> _Task prompt_
Search the listing below, and show each line that includes the word "based".

Records supplied Start Marker

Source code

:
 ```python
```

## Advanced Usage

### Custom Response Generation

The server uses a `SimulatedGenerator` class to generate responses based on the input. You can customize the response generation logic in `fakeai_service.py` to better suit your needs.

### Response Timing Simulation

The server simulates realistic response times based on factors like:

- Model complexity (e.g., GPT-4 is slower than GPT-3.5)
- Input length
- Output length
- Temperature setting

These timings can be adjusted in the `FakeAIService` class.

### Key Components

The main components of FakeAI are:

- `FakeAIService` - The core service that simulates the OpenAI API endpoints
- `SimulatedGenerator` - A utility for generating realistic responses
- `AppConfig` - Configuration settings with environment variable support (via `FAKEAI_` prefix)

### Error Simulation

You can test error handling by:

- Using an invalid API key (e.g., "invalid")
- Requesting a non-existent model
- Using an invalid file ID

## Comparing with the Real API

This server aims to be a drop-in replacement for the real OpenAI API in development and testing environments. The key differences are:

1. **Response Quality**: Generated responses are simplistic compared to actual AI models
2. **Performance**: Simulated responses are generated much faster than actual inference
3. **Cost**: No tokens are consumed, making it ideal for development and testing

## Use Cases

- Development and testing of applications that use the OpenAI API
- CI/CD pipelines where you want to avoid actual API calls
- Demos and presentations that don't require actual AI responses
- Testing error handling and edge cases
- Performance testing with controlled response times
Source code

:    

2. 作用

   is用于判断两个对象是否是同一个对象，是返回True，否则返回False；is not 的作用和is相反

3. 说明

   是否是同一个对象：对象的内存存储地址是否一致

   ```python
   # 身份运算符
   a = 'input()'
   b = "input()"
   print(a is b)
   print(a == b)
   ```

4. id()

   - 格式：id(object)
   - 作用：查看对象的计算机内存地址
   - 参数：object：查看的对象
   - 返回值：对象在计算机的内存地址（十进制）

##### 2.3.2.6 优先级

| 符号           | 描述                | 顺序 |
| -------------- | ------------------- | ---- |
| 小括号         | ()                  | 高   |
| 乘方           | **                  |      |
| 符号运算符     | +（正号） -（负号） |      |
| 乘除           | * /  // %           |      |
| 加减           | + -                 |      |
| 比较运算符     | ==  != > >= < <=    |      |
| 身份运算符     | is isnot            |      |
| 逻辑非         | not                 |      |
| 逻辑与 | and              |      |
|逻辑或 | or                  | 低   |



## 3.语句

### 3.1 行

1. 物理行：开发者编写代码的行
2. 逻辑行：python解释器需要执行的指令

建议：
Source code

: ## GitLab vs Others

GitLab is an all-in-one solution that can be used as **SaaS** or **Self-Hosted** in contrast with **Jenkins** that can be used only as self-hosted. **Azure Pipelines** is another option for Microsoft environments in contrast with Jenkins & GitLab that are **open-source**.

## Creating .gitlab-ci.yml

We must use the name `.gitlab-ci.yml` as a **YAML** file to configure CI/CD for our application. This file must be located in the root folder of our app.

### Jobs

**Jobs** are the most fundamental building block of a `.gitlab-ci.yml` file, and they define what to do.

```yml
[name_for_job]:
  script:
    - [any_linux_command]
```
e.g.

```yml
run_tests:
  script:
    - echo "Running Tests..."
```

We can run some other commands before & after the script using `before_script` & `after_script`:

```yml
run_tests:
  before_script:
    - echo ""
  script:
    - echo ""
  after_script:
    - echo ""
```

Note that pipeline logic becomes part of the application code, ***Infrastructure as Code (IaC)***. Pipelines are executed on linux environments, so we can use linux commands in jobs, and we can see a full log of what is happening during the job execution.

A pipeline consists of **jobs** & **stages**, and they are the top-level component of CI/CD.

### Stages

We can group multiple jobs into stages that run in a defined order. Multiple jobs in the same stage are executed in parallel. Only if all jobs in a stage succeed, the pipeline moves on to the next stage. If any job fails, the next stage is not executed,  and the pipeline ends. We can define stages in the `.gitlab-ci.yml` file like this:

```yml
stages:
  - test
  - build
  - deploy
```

Records supplied End Marker

> _Result for this task_
The server uses a `SimulatedGenerator` class to generate responses based on the input. You can customize the response generation logic in `fakeai_service.py` to better suit your needs.
The server simulates realistic response times based on factors like:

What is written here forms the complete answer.